Find the last Two Digits of these Powers | IMO Longlist

I’ll be honest, I just noticed that the powers of 9 (mod 100) go [9, -19, 29, -39, 49, -59, 69, -79, 89, -99], which shows that they have a period of 10. This reduces the problem to showing that 9^9^9 = 9^9 (mod 10), and I then made the same parity argument that was seen in the video. Definitely can see why this didn’t make the shortlist

TheodoreBrown

Easier way with Euler's generalization of Fermat's little theorem.

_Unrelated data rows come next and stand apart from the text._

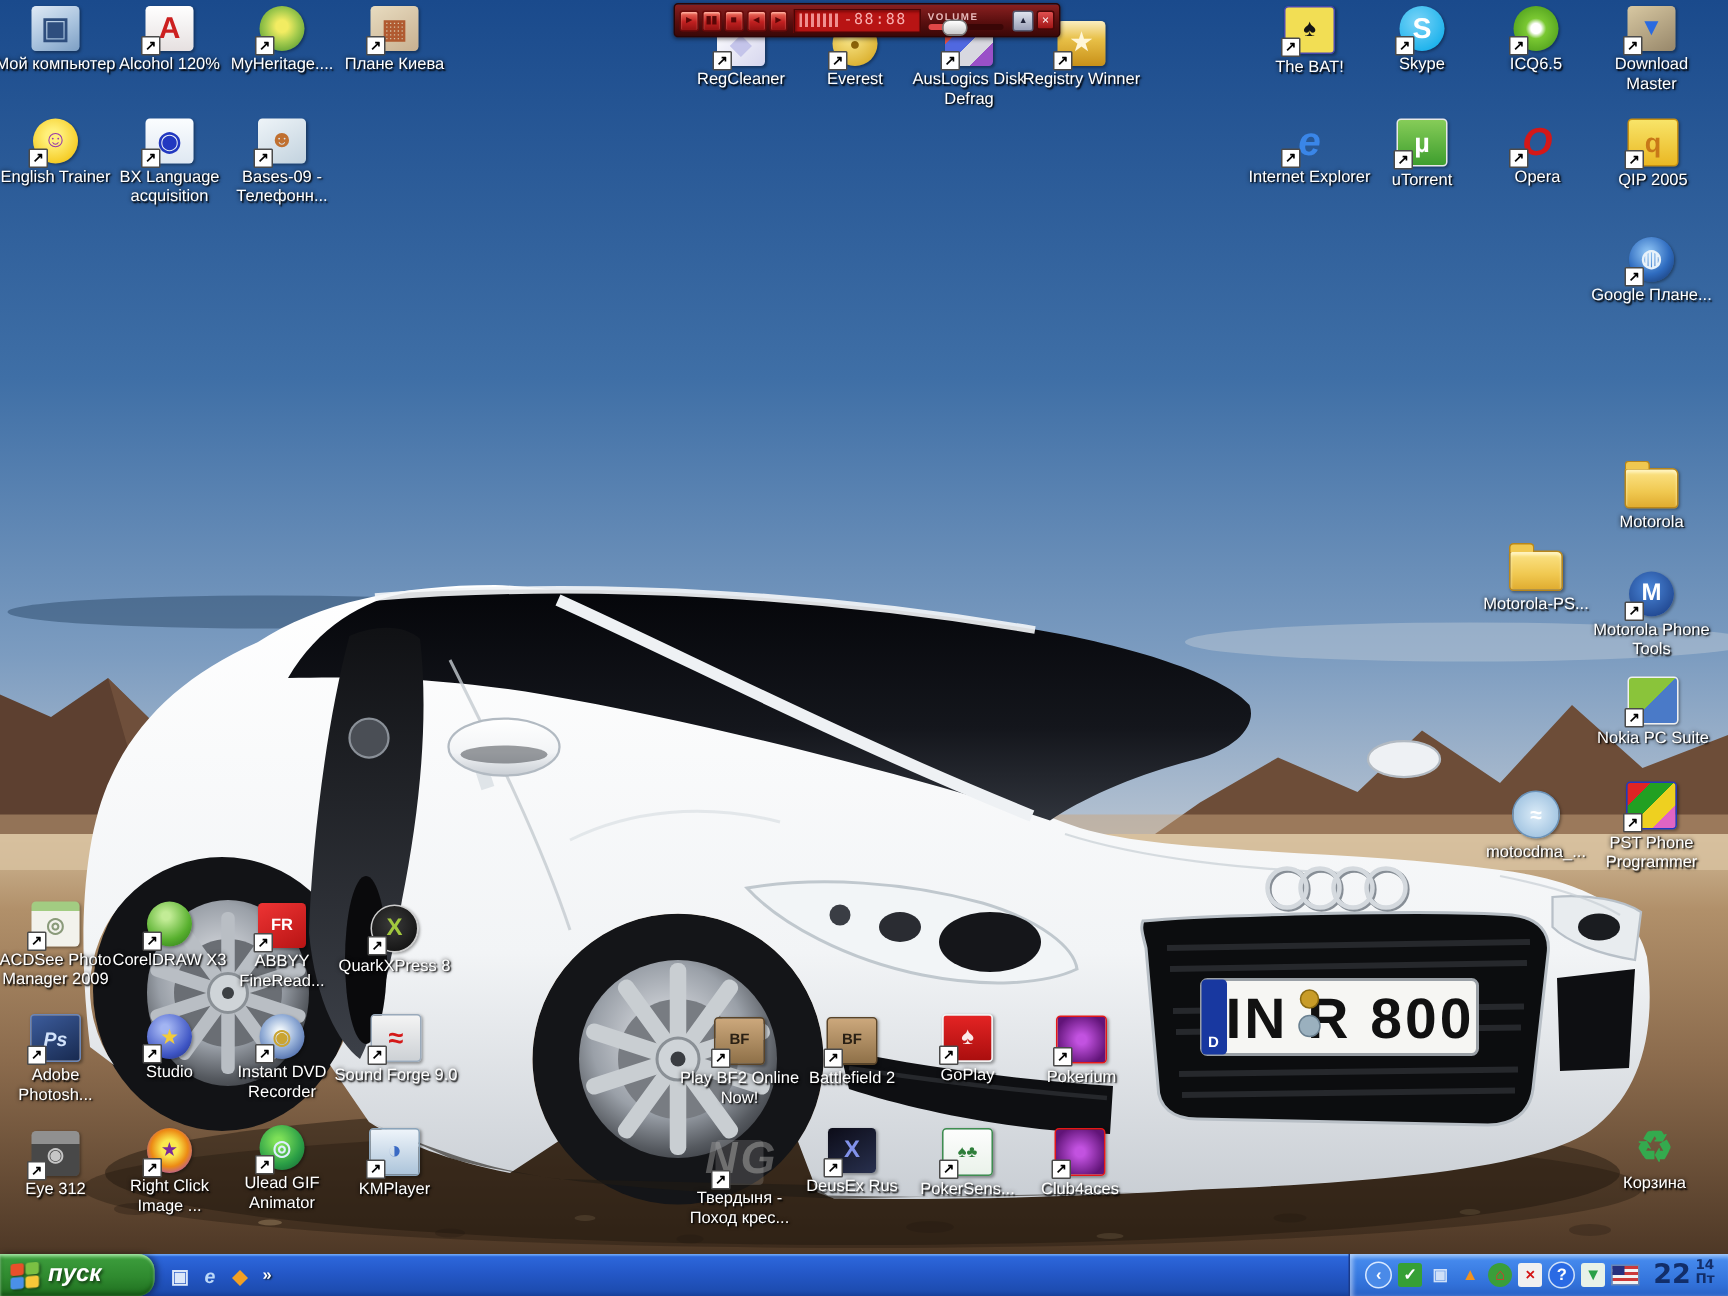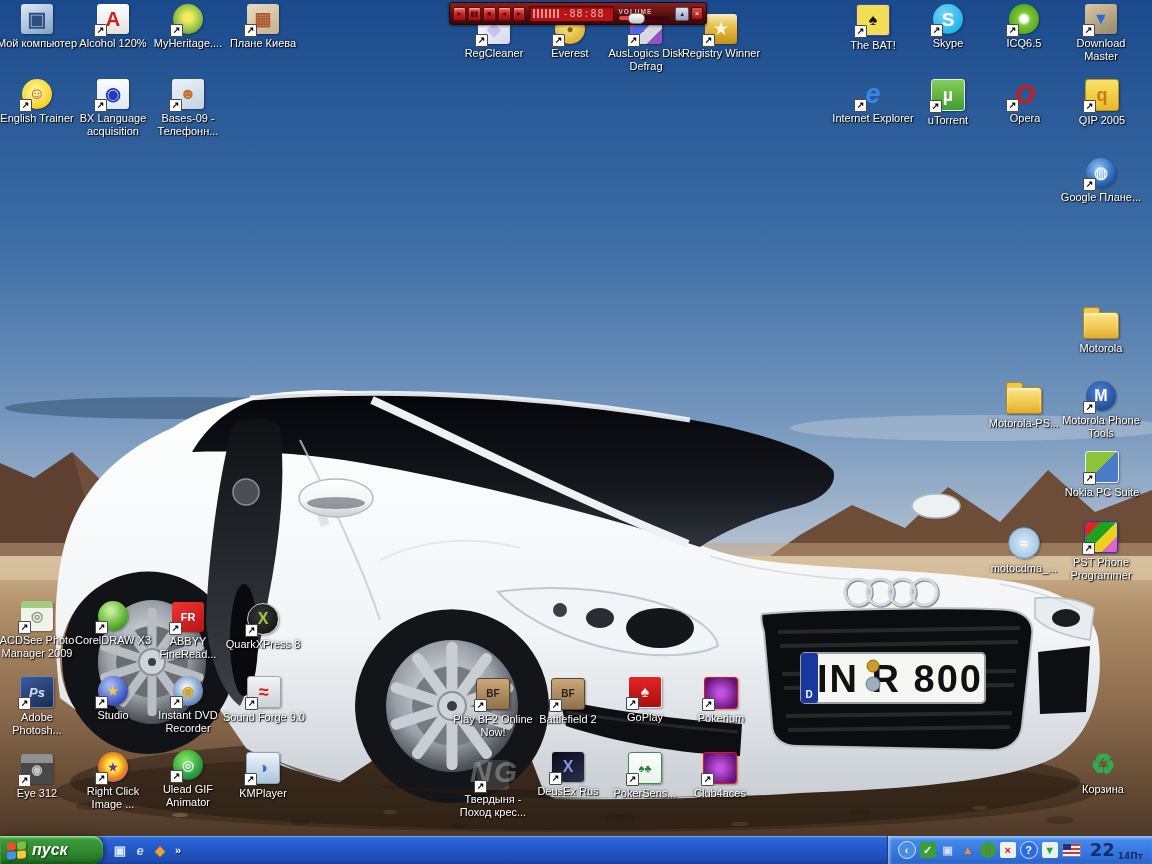--- a/index.html
+++ b/index.html
@@ -76,22 +76,22 @@
   .tray{margin-left:auto;flex:0 0 auto;display:flex;align-items:center;height:28px;gap:4px;padding:0 9px 0 10px;
     background:linear-gradient(180deg,#72acf8 0%,#4488ec 16%,#3272da 70%,#2a62c6 100%);
     border-left:1px solid #1a3a8a;box-shadow:inset 2px 1px 3px rgba(255,255,255,.45);}
   .tray-icon{width:16px;height:16px;display:flex;align-items:center;justify-content:center;
     border-radius:2px;cursor:pointer;line-height:1;}
   .flag-us{width:17px;height:12px;position:relative;border:1px solid #6a86b4;cursor:pointer;
     background:repeating-linear-gradient(180deg,#cc3a3a 0 2px,#f2f2f2 2px 4px);}
   .flag-us::before{content:"";position:absolute;left:0;top:0;width:8px;height:6px;background:#26307e;}
   .clock{display:flex;align-items:flex-start;gap:3px;margin-left:5px;color:#122e6a;cursor:default;}
   .clk-h{font-family:"DejaVu Sans",sans-serif;font-size:18px;font-weight:bold;line-height:20px;}
-  .clk-col{display:flex;flex-direction:row;font-family:"DejaVu Sans",sans-serif;
-    font-size:9px;font-weight:bold;line-height:9px;padding-top:12px;}
+  .clk-col{display:flex;flex-direction:column;font-family:"DejaVu Sans",sans-serif;
+    font-size:9px;font-weight:bold;line-height:9px;padding-top:0;}
 </style>
 </head>
 <body>
 
 <div class="desktop">
 
   <svg class="wallpaper" width="1152" height="836" viewBox="0 0 1152 836">
     <defs>
       <linearGradient id="skyG" x1="0" y1="0" x2="0" y2="1">
         <stop offset="0" stop-color="#1a4a8c"></stop>
@@ -419,21 +419,21 @@
         <div class="di-img circle" style="background: radial-gradient(circle at 42% 35%, rgb(134, 188, 240) 8%, rgb(47, 108, 192) 55%, rgb(22, 53, 108) 95%);">
           <span class="di-glyph" style="color: rgb(232, 242, 250); font-size: 16px;">◍</span>
           <span class="sc-arrow">↗</span>
         </div>
         <div class="di-label">Google Плане...</div>
       </div>
       <div class="di" style="left: 1059px; top: 307px;">
         <div class="di-img folder"></div>
         <div class="di-label">Motorola</div>
       </div>
-      <div class="di" style="left: 982px; top: 382px;">
+      <div class="di" style="left: 982px; top: 362px;">
         <div class="di-img folder"></div>
         <div class="di-label">Motorola-PS...</div>
       </div>
       <div class="di" style="left: 1059px; top: 381px;">
         <div class="di-img circle" style="background: radial-gradient(circle at 45% 38%, rgb(74, 134, 216), rgb(22, 55, 126));">
           <span class="di-glyph" style="color: rgb(255, 255, 255); font-size: 16px;">M</span>
           <span class="sc-arrow">↗</span>
         </div>
         <div class="di-label">Motorola Phone Tools</div>
       </div>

It basically says that if the base is coprime to the modulus m, then the exponent works mod φ(m).
You have 4 "levels", so the top level works mod φ(φ(φ(100))) = φ(φ(40)) = φ(16) = 8
And 9 mod 8 is 1, so you end up with 9^9^9^1 = 9^9^9. Done.

f-th

Simple way is by using Euler's totient

sciencefactswithadamuabuba

just apply Euler's totient function 3 times, since the multiplicative order mod n always divides phi(n):

phi(100) = 40, phi(40) = 16, phi(16) = 8.
9 = 1 mod 8
9^9 = 9^1 = 9 mod 16
9^9^9 = 9^9 mod 40
9^9^9^9 = 9^9^9 mod 100

stanleydodds

nice to see different solution...often the author's is one of the most efficient thi s time seems more complex but at least creative. Went with finding the period of 9%100 and exp%10 (parity)...seems like chaining the powers of 9 all have the same %100

bait

Can you do a video that proves this: If gcd(a, b, c) = 1 then there exists a K such that gcd(a+Kb, c) = 1?
Thank you for the nice videos so far!

matchedimpedance